Trans debut novelist Petra Lord, whose YA fantasy Queen of Faces (Holt, Feb. 2026) involves characters who swap bodies, wanted to create a novel in which “being trans was fundamentally woven into the world” and “having a fluid identity is something no one questioned.” She argued that storytellers “shape culture whether we intend to or not” through popular culture.

“I didn’t know I was nonbinary until I was an adult, because I’d never heard that word before, and I didn’t know that was an option,” said em dickson, who uses the pronouns e/em/eir/she and is the author of Beyond They/Them: 20 Influential Nonbinary and Gender-Diverse People You Should Know (Andrews McMeel, out now), illustrated by Cameron Mukwa. “I didn’t even know about half these people before I started writing,” dickson said, saying queer stories must be retold.

Claribel Ortega, whose fourth Witchlings book will be Scepter of Memories (Scholastic Press, Sept.), talked about wanting to create a story about “the un-chosen one, the kid who’s left over and cast aside” and “the power, the magic" in that everyday existence. Ortega—echoing a point Stevenson made about “incidental representation” versus issue-driven stories—argued that a book need not provide an overt lesson. Instead, she thinks about “the way we internalize our stories,” and the pleasure of reading about characters with identities that reflect one’s own.

Themes of identity and power also resonated in “How Can I Be Brave?,” the Saturday, June 14, breakfast keynote by Authors Against Book Bans leadership team member Samira Ahmed, author of The Singular Life of Aria Patel (Little, Brown, out now). Leah Johnson (Freedom Fire), owner of Loudmouth Books in Indianapolis, introduced Ahmed by saying that young people’s literature is “more important now than ever,” and Ahmed’s often censored titles give us “blueprints for possible futures.”

Ahmed, referencing the rise of authoritarianism in the U.S., spoke about why readers love heroes. “We are so drawn to superheroes,” she said, and we want to believe we too would “go into the belly of the beast, slay the dragon. That moment is now,” in a politically divided nation.

“Bravery is a choice,” not a given, Ahmed told the audience, and bravery is “completely uncomfortable and often scary.” When she writes, she thinks about whether her characters will choose to be brave and “use their power and privilege for purpose.” Ahmed challenged the audience to think about their daily choices too. “Maybe that novel you just gave to a kid is going to save their life, and you’re never going to know it—that’s power,” she said. “What’s that one act, that one choice, we can make every day to make things better for that kid?”

Ahmed leavened her barnburner speech with wry humor. “I’m preaching to the choir, I know, but sometimes you just need a pep rally,” she admitted. “Every single one of you in this room is on the side of fighting ignorance,” whether by testifying at state legislatures or by “ensuring that every display you have is inclusive, even when you get the side-eye from customers. Our bookshelves should reflect our world.”

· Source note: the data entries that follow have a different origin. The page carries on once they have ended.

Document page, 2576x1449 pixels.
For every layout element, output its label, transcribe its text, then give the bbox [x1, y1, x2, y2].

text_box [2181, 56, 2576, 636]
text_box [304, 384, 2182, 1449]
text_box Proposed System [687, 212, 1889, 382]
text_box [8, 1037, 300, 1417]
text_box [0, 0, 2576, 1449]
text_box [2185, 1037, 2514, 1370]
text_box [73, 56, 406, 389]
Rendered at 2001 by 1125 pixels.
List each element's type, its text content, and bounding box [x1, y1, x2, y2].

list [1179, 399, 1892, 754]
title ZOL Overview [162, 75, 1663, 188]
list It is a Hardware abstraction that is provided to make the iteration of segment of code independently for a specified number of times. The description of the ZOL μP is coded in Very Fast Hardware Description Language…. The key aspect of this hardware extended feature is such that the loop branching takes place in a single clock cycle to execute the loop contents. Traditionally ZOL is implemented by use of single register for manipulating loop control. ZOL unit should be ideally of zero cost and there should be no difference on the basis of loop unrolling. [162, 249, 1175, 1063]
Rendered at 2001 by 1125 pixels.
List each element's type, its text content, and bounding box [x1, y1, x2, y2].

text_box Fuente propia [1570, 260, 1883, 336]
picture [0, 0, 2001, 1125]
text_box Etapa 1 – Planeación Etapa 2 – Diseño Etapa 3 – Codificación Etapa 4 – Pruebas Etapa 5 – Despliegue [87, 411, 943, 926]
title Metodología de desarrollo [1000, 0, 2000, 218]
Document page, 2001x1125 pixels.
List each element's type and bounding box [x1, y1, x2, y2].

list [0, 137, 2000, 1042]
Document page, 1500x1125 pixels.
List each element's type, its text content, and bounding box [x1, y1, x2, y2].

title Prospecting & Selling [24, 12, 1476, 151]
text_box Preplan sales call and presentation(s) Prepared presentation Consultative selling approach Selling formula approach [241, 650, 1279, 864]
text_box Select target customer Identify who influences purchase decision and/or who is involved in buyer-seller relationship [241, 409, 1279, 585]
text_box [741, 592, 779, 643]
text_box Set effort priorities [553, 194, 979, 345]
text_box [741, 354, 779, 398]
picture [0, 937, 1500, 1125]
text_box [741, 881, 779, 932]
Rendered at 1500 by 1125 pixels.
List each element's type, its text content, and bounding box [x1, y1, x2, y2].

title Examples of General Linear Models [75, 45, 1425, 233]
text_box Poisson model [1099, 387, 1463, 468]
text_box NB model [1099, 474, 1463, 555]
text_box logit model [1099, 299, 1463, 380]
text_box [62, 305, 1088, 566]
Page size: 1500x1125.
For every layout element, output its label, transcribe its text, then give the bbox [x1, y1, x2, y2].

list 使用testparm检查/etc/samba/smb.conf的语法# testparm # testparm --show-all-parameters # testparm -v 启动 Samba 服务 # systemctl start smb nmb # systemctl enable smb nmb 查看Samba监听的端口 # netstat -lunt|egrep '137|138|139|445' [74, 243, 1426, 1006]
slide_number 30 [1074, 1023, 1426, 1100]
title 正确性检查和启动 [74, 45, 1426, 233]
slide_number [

CI 2025 closed with a paean to picture books by the 2025–2026 National Ambassador for Young People’s Literature, Mac Barnett, introduced by Cathy Berner of Blue Willow Bookshop in Houston. Barnett is the author of books including The Three Billy Goats Gruff with illustrator Jon Klassen and the First Cat in Space series with illustrator Shawn Harris.

Barnett’s platform as ambassador is “Behold, the Picture Book!,” and he shared his philosophy with a like-minded crowd. “I think that the picture book is a great literary art form,” he said, describing picture books as hand-held theater performances, songs, or poetry, brought to life by the reader turning the pages. To convey the essential property of “words and pictures in tension with one another,” he shared Donald Crews’s suspenseful 1992 Shortcut, about a group of children walking home on a train track. He exhorted the audience to whistle the “whoo” of the unseen train, printed in the corner of the page and gradually increasing in urgency—a participatory activity that demonstrated the suspense of Crews's sequence.

“We have to believe children are worthy of art,” Barnett declared, firing a shot across the bow to non-believers in his picture book mission.

The next Children’s Institute will be held in June 2026 in Schaumburg, Ill.